On 28/01/2022 01:48, Christoph Anton Mitterer wrote:
On Thu, 2022-01-27 at 15:18 +0000, Harald van Dijk via austin-group-l
at The Open Group wrote:
The benefit of this that when the
shell's locale changes, variables still hold their original text (as
opposed to their original bytes).
But doesn't that by itself already violate POSIX?
There is "2.5.3 Shell Variables", which AFAIU says that setting
LANG/LC_* must take effect during the shell runtime.

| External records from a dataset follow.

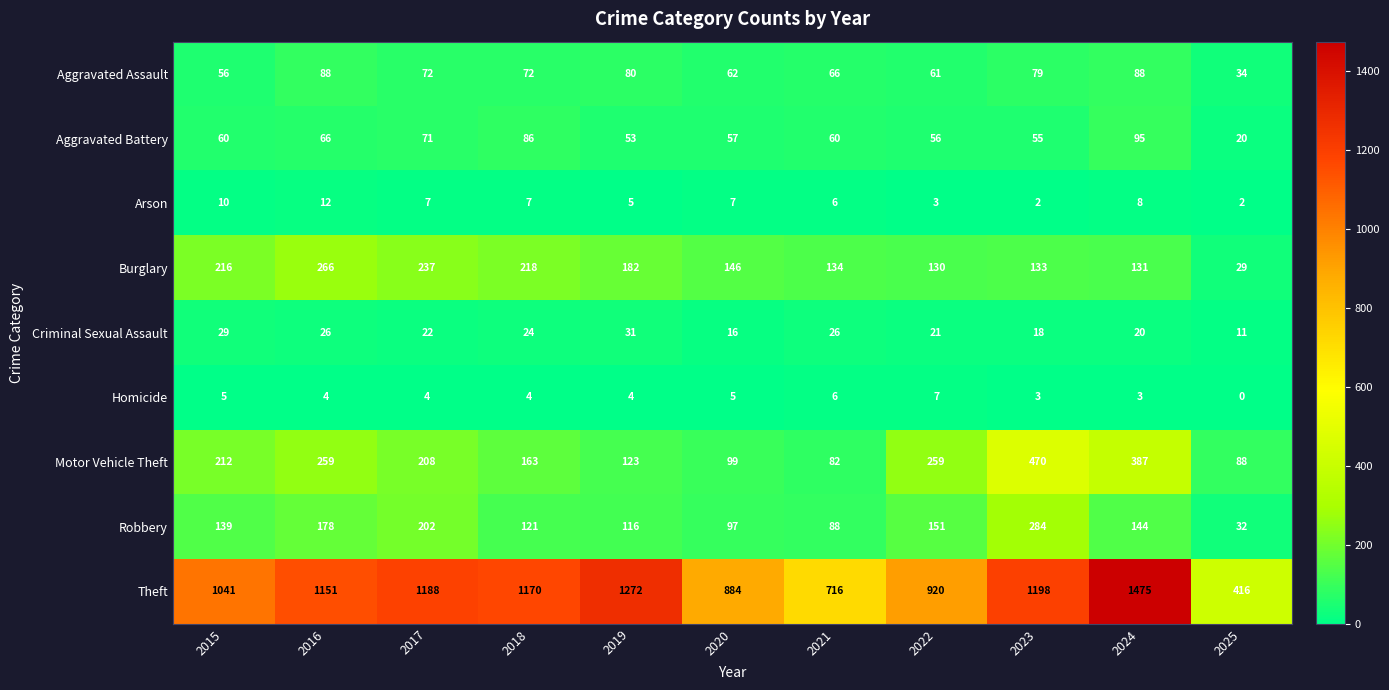

Which label corresponds to the largest value in the chart?

2024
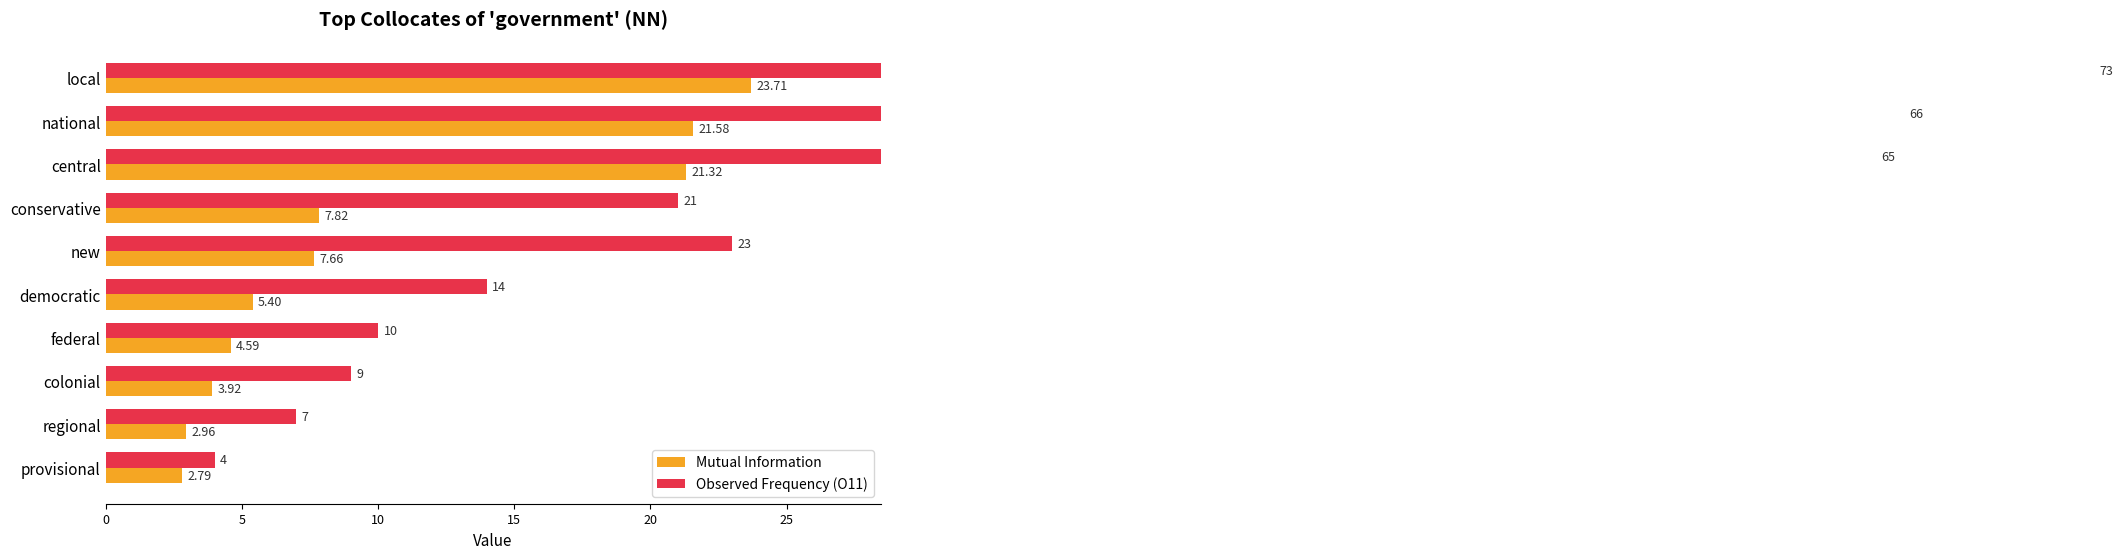

What are all the series names shown in the legend?

Mutual Information, Observed Frequency (O11)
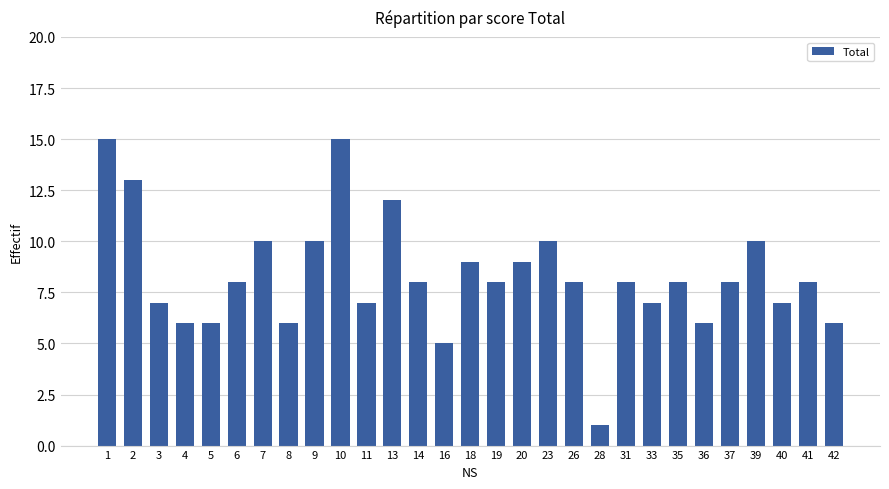

Which has a higher value, 23 or 5?

23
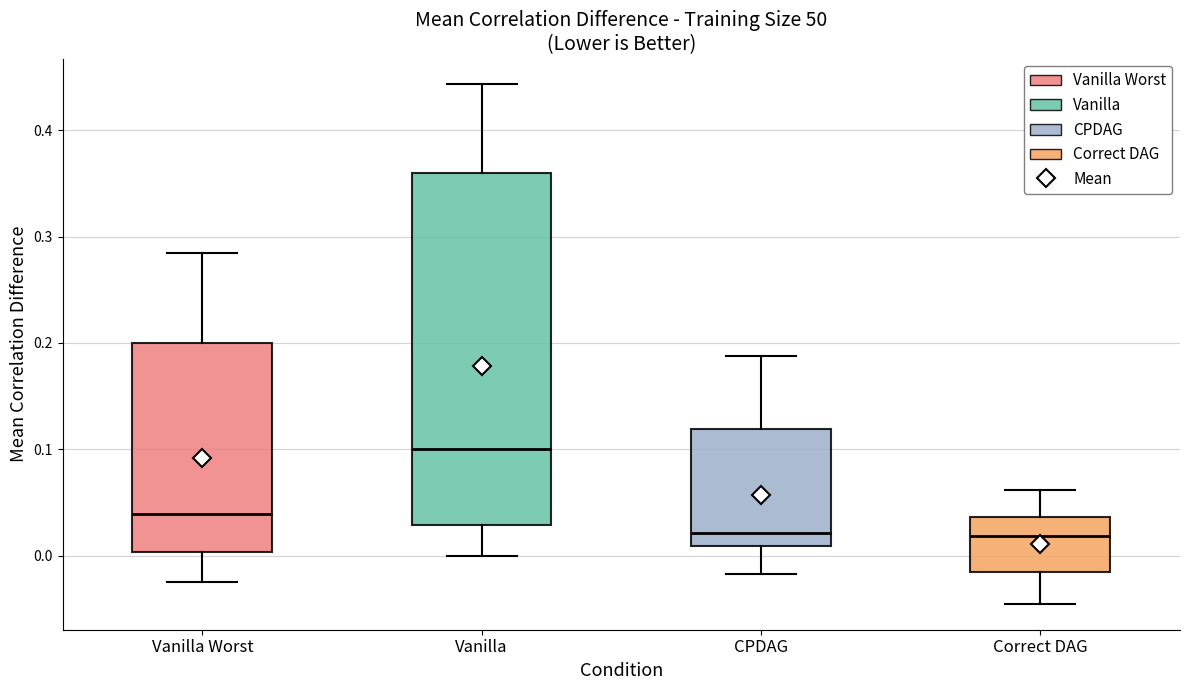

Which box is the tallest, from its lower edge to its upper edge?

Vanilla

The way it works in yash, it does take effect at runtime, just not in
the same way it does in other shells.
LC_CTYPE says:
"Determine the interpretation of sequences of bytes of text data as
characters (for example, single-byte as opposed to multi-byte
characters), which characters are defined as letters (character class
alpha) and <blank> characters (character class blank), and the behavior
of character classes within pattern matching. Changing the value of
LC_CTYPE after the shell has started shall not affect the lexical
processing of shell commands in the current shell execution environment
or its subshells. Invoking a shell script or performing exec sh
subjects the new shell to the changes in LC_CTYPE."
=> lexical scanning of the current script stays
=> everything else, changes
including e.g. printf, or things like ${#var}, ${var##}, etc.
Right?
${#var}, ${var##}, etc. are supposed to work at the character level. In
other shells that internally hold values as byte strings, yes, LC_CTYPE
needs to be considered here. What the other shells effectively do is
convert to a wide string (not necessarily holding the full wide string
in memory). yash normally converts the wide strings to multibyte strings
as needed. Here, that would mean converting the wide string to a
multibyte string and immediately back a wide string again, which can be
optimised by just acting on the wide string directly. That said...
So if the shell would keep holding it's original text/characters.. this
wouldn't work (or the shell would need to convert every time)?
...for anything that cannot be done by keeping the strings as wide
strings, including calling any non-builtin command, yash does convert
every time the values are used according to the current locale.
Cheers,
Harald van Dijk